For students interested in medicine:
The National Health Service Corps scholarship is a federally-funded scholarship program to help students pay for medical education programs in exchange for service commitments. Students who receive this scholarship must serve full-time for at least two years in a high-needs community; the more years a student receives funding, the longer their required service commitment.
- Amount: This scholarship covers full tuition, fees, and a living stipend for up to four years.
- Eligibility: Student must be enrolled full-time at an accredited institution located within the United States or a U.S. territory and be eligible for federal employment. This scholarship is only available to students entering primary care medical programs. These include aspiring physicians, dentists, nurse practitioners, certified nurse-midwives, physicians assistants, and Doctors of Nursing Practice. The student must commit to work for a minimum of two years in a medical field in an underserved; high-needs; rural, urban, or frontier community.
For students whose parent died in combat:
These are federal grants available to students whose parent or guardian died as a result of military service in either Iraq or Afghanistan after the events of September 11, 2001. This includes, but is not limited to, participants in Operation Enduring Freedom, Operation Iraqi Freedom, Operation Resolute Support, Operation New Dawn, Operation Inherent Resolve, and Operation Freedom’s Sentinel. This is not a need-based grant.
- Award amount: The maximum annual service grant award for the 2017-2018 year is $5,529.28.
- Eligibility: Grants are available to students whose parent or guardian died as a result of service in Iraq or Afghanistan after September 10, 2001. At the time of the service member’s death, the student must have been less than 24 years old or enrolled at least part-time at a college or technical school. To receive these grants, students cannot be eligible for a Federal Pell Grant on the basis of EFC but must meet all other Pell Grant requirements.

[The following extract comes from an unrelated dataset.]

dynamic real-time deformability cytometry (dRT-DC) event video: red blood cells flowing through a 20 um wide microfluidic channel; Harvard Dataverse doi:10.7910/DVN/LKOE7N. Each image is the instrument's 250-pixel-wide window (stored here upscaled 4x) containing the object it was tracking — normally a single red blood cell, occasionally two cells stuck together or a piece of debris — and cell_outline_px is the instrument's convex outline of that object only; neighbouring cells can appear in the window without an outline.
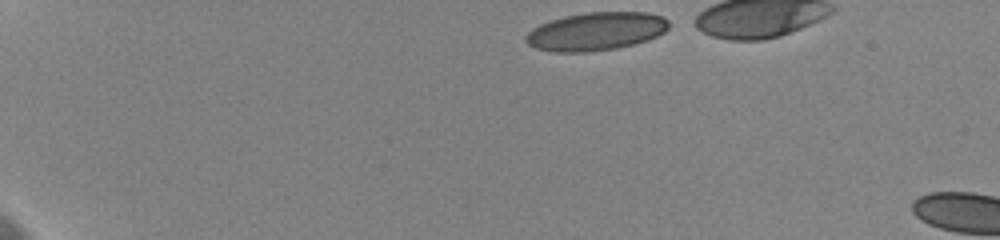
{"species": "human", "species_latin": "Homo sapiens", "temperature_condition": "cold", "stored_images_in_passage": 14, "camera_frame_rate_fps": 3000, "um_per_image_px": 0.085, "donor": {"sex": "female"}, "frame": {"image": 1, "passage_image": 1, "time_ms": 0.0, "image_size_px": [1000, 240], "cell_outline_px": [[668, 28], [664, 32], [648, 40], [616, 48], [584, 52], [552, 52], [536, 48], [528, 44], [524, 40], [524, 36], [532, 28], [548, 20], [564, 16], [588, 12], [648, 12], [664, 16], [668, 20]], "centroid_in_image_um": [50.63, 2.66], "position_along_channel_um": 34.4, "area_um2": 31.96}}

- Payment: As with Pell Grants, students can choose to have their Iraq and Afghanistan Service Grants paid directly to them, have grant funds applied to the outstanding balance due to the institution, or receive a combination of payment methods.
For current and former foster children:
This program intends to help previous and current foster children with their postsecondary education through the Educational and Training Vouchers Program. It awards federally-funded, state-administered grants to eligible students. Learn more here.
- Amount: Students can receive up to $5,000 each year depending on their federal aid awards and the cost of attendance at their schools.
- Eligibility: The student must have been or currently be in foster care and need help paying for postsecondary education. This includes children who are likely to remain in foster care until turning 18 years old, children who were adopted or placed under guardianship after the age of 16, and young adults between 18 and 21 years old who have aged out of the foster care system.
- Students must also have high school diplomas or the equivalent and be accepted or enrolled at accredited Title IV colleges or vocational schools.
- Students must enroll before turning 21 years old but can receive support until they turn 23.